Find yourself time to rest. In order to increase your productivity you need to be relaxed and in a good mood. People are often afraid to just stop and rest for a while between their daily tasks. This is however counterproductive and increases the stress which ends up with a decrease in productivity.

Stress Management Programs

Many businesses today have begun to use stress management programs for employees who are having trouble adapting to stress at the workplace or at home. Many people have spill over stress from home into their working environment. There are a couple of ways businesses today try to alleviate stress on their employees. One way is individual intervention. This starts off by monitoring the stressors in the individual. After monitoring what causes the stress, next is attacking that stressor and trying to figure out ways to alleviate them in any way. Developing social support is vital in individual intervention, being with others to help you cope has proven to be a very effective way to avoid stress. Avoiding the stressors all together is the best possible way to get rid of stress but that is very difficult to do in the workplace. Changing behavioral patterns, may in turn, help reduce some of the stress that is put on at work as well.

Employee assistance programs can include in-house counseling programs on managing stress. Evaluative research has been conducted on EAPs that teach individual stress control and inoculation techniques such as relaxation, biofeedback, and cognitive restructuring. Studies show that these programs can reduce the level of physiological arousal associated with high stress. Participants who master behavioral and cognitive stress-relief techniques report less tension, fewer sleep disturbances, and an improved ability to cope with workplace stressors.

Another way of reducing stress at work is by simply changing the workload for an employee. Some may be too overwhelmed that they have so much work to get done, or some also may have such little work that they are not sure what to do with themselves at work. Improving communications between employees also sounds like a simple approach, but it is very effective for helping reduce stress. Sometimes making the employee feel like they are a bigger part of the company, such as giving them a voice in bigger situations shows that you trust them and value their opinion. Having all the employees mesh well together is a very underlying factor which can take away much of workplace stress. If employees fit well together and feed off of each other, the chances of lots of stress is very minimal. Lastly, changing the physical qualities of the workplace may reduce stress. Changing things such as the lighting, air temperature, odor, and up to date technology.
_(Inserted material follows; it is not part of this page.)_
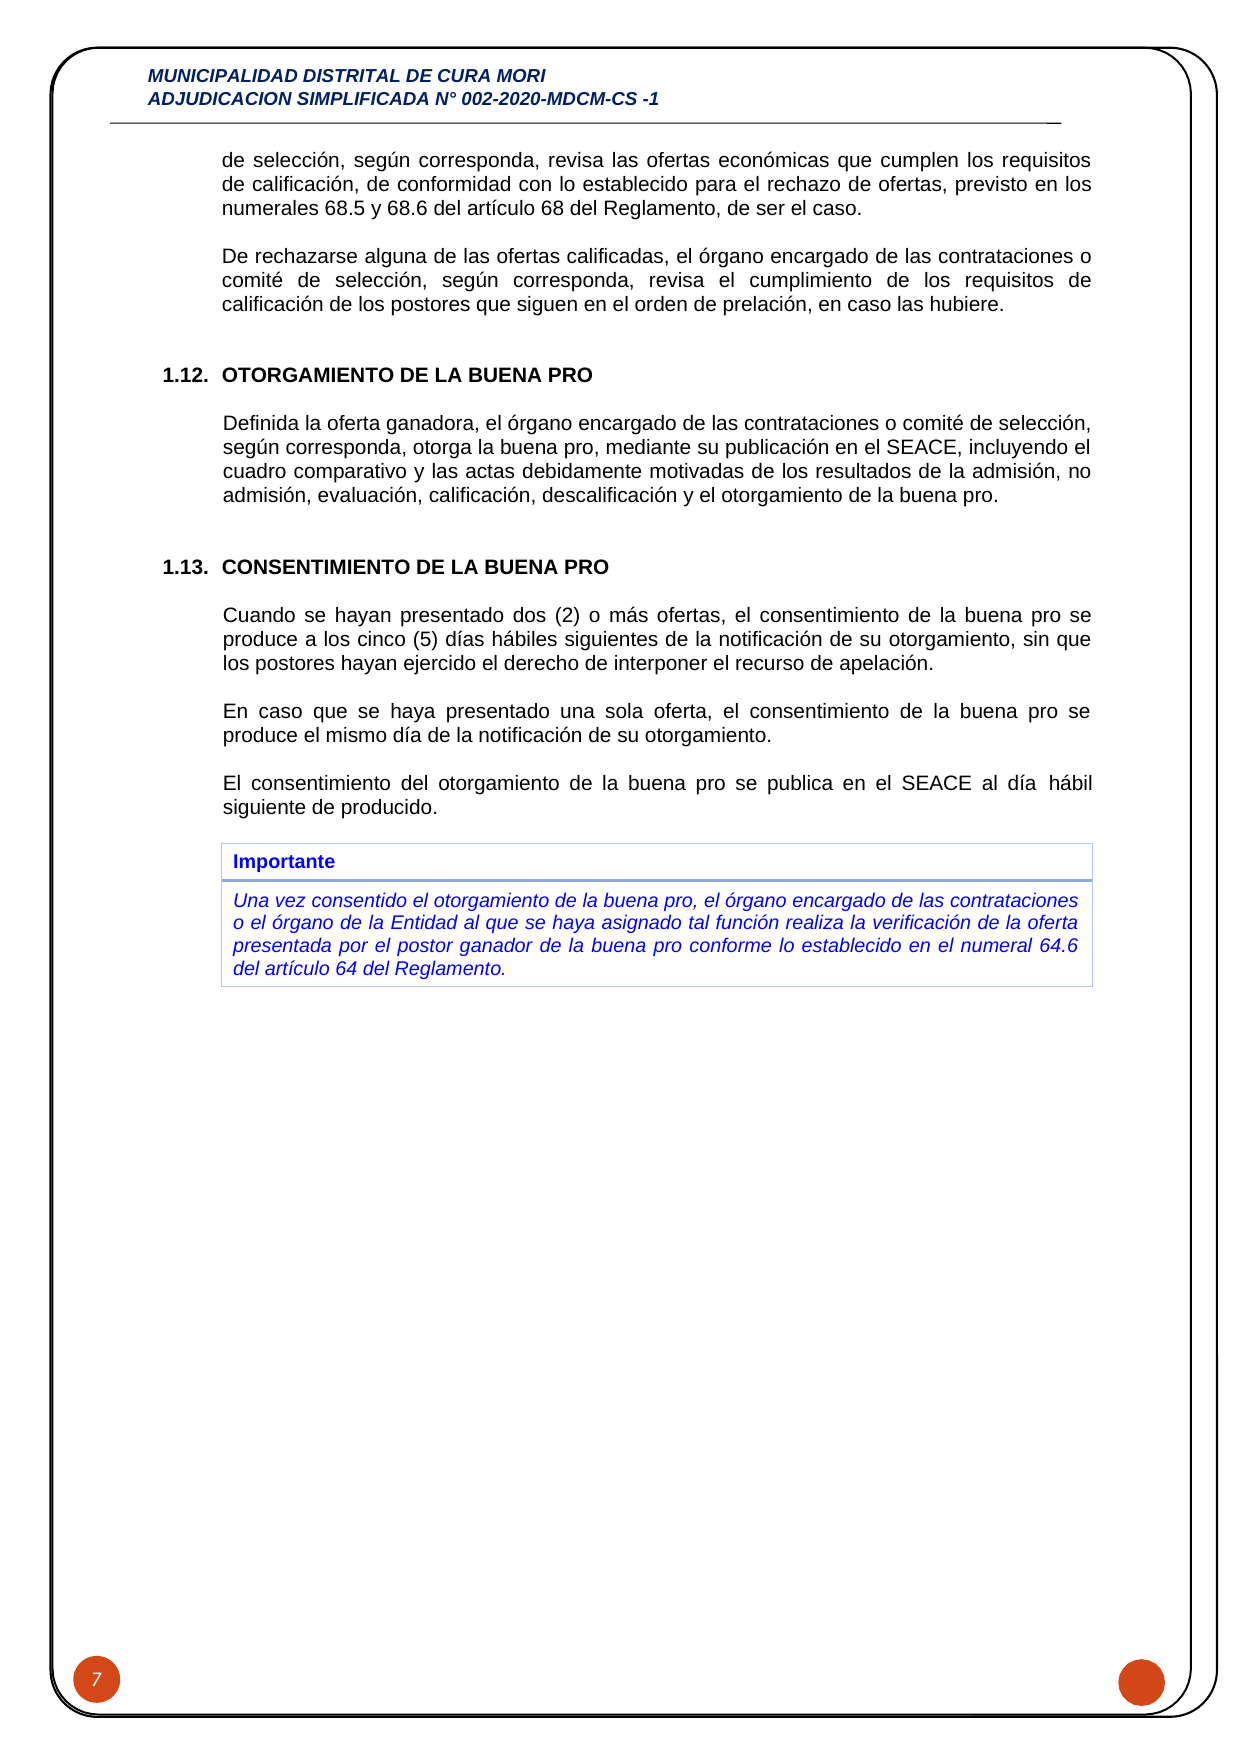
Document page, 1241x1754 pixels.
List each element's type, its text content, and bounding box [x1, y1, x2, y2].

Intervention is broken down into three steps: primary, secondary, tertiary. Primary deals with eliminating the stressors all together. Secondary deals with detecting stress and figuring out ways to cope with it and improving stress management skills. Finally, tertiary deals with recovery and rehabbing the stress all together. These three steps are usually the most effective way to deal with stress not just in the workplace, but overall.

Stress Research

A study was done on the stress levels in general practitioners and hospital consultants in 1994. Over 500 medical employees participated in this study done by Dr. R.P Caplan. These results showed that 47% of the workers scored high on their questionnaire for high levels of stress. 27% of the general practitioners even scored to be very depressed. These numbers came to a surprise to Dr. Caplan and it showed how alarming the large number of medical workers become stressed out because of their jobs. Managers stress levels were not as high as the actual practitioners themselves. An eye opening statistic showed that nearly 54% of workers suffered from anxiety while being in the hospital. Although this was a small sample size for hospitals around the world, Caplan feels this trend is probably fairly accurate across the majority of hospitals.